Debo haber estado despierta un par de minutos, hasta que pude hablar. Me costó mucho hacerlo. No sabía si estaba viva o muerta. Era como estar en una película; veía todo como en un túnel, con la orillita iluminada. No era una visión nítida al principio. Tampoco tenía conciencia del dolor o de que me estaban operando amarrada a una camilla.

Pero pude hablar; y les dije que me dolían mucho los pies. Ahí el equipo médico reaccionó y corrieron hacia mí. Me durmieron inmediatamente.

Las cosas empezaron a complicarse. La operación que debía ser de 20 minutos, duró horas. Me fui a mi casa sin ningún tipo de rehabilitación ni bastones de apoyo. Sentía dolor, pero pensé que era normal y no le presté importancia. A los 10 días me fui al aeropuerto para empezar las vacaciones con mi hija, pero en el check-in tuve que pedir una silla de ruedas. Me molestaba estar de pie. No me dejaron subir al avión. Volví al doctor y en la consulta me enteré que quedé mal operada: me habían fracturado la cabeza del fémur y habían sacado la cápsula que lo recubre, por lo que necesitaría rehabilitación y una licencia larga. Me dijo que en unos meses más me operaría la otra cadera

Quedé en shock. Apenas salí, me puse a llorar de impotencia y miedo. No volví nunca más y me aguanté el dolor.
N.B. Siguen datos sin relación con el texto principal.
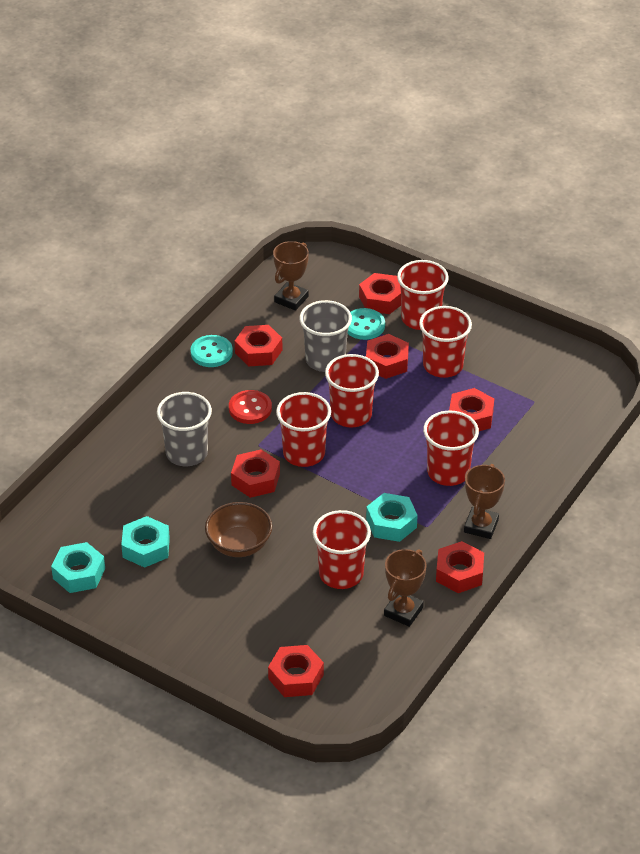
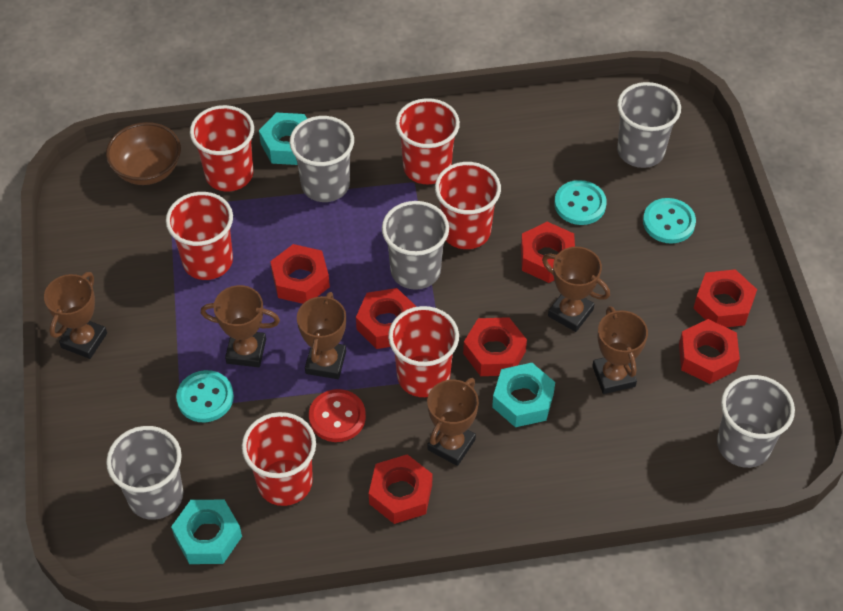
brown trophy: 3 -> 6
grey cup: 2 -> 5
turquoise button: 2 -> 3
Recorrí varios doctores pidiendo ayuda y ninguno quería operarme. Hasta que en mayo entré de nuevo a pabellón en otra clínica y comencé un largo proceso de rehabilitación que duró tres años.

La primera licencia fue de 60 días. Yo había empezado recién en mi trabajo, no me aceptaron las licencias y me echaron. Tuve que vender mi casa en La Herradura, me fui a vivir de allegada donde una amiga en Santiago Centro y por un año casi no vi a mi hija, que quedó con mis papás en el norte.

Recién ahora puedo hablar de esto. Me tomó tiempo reflexionar sobre lo que pasó. Fue tan traumático haberme despertado en la operación y lo que me pasó después, que quise olvidarme de todo. Por eso mismo no demandé a la clínica ni a los médicos; no quería recordar nada. Esto fue un punto de inflexión en mi vida y ahora estoy en un mejor lugar. Soy independiente y vivo en Talca con mi hija. Sólo los fuertes dolores que aún persisten me recuerdan ese mal momento.